■ TO DO ■
What you return should match the data below exactly, with every entry reproduced.

■ PROVIDED MATERIAL ■
-------------------------

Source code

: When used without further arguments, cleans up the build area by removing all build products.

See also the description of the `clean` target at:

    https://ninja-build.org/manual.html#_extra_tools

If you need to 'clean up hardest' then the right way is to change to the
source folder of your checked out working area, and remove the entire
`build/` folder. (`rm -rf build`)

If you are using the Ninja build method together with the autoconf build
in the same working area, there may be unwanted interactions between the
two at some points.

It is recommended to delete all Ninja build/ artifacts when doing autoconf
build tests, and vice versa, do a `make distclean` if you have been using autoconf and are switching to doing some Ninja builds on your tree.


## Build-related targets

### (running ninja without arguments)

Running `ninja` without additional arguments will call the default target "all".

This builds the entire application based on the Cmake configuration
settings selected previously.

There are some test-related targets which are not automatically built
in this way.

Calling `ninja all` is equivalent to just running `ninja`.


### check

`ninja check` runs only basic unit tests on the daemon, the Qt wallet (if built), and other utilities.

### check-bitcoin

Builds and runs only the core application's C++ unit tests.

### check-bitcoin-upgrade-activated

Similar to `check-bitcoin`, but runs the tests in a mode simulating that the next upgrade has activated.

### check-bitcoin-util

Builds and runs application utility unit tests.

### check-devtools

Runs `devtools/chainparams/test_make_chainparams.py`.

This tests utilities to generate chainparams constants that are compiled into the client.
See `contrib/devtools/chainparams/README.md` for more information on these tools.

-------------------------

■ EXPECTED ANSWER ■
Source code

: When used without further arguments, cleans up the build area by removing all build products.

See also the description of the `clean` target at:

    https://ninja-build.org/manual.html#_extra_tools

If you need to 'clean up hardest' then the right way is to change to the
source folder of your checked out working area, and remove the entire
`build/` folder. (`rm -rf build`)

If you are using the Ninja build method together with the autoconf build
in the same working area, there may be unwanted interactions between the
two at some points.

It is recommended to delete all Ninja build/ artifacts when doing autoconf
build tests, and vice versa, do a `make distclean` if you have been using autoconf and are switching to doing some Ninja builds on your tree.


## Build-related targets

### (running ninja without arguments)

Running `ninja` without additional arguments will call the default target "all".

This builds the entire application based on the Cmake configuration
settings selected previously.

There are some test-related targets which are not automatically built
in this way.

Calling `ninja all` is equivalent to just running `ninja`.


### check

`ninja check` runs only basic unit tests on the daemon, the Qt wallet (if built), and other utilities.

### check-bitcoin

Builds and runs only the core application's C++ unit tests.

### check-bitcoin-upgrade-activated

Similar to `check-bitcoin`, but runs the tests in a mode simulating that the next upgrade has activated.

### check-bitcoin-util

Builds and runs application utility unit tests.

### check-devtools

Runs `devtools/chainparams/test_make_chainparams.py`.

This tests utilities to generate chainparams constants that are compiled into the client.
See `contrib/devtools/chainparams/README.md` for more information on these tools.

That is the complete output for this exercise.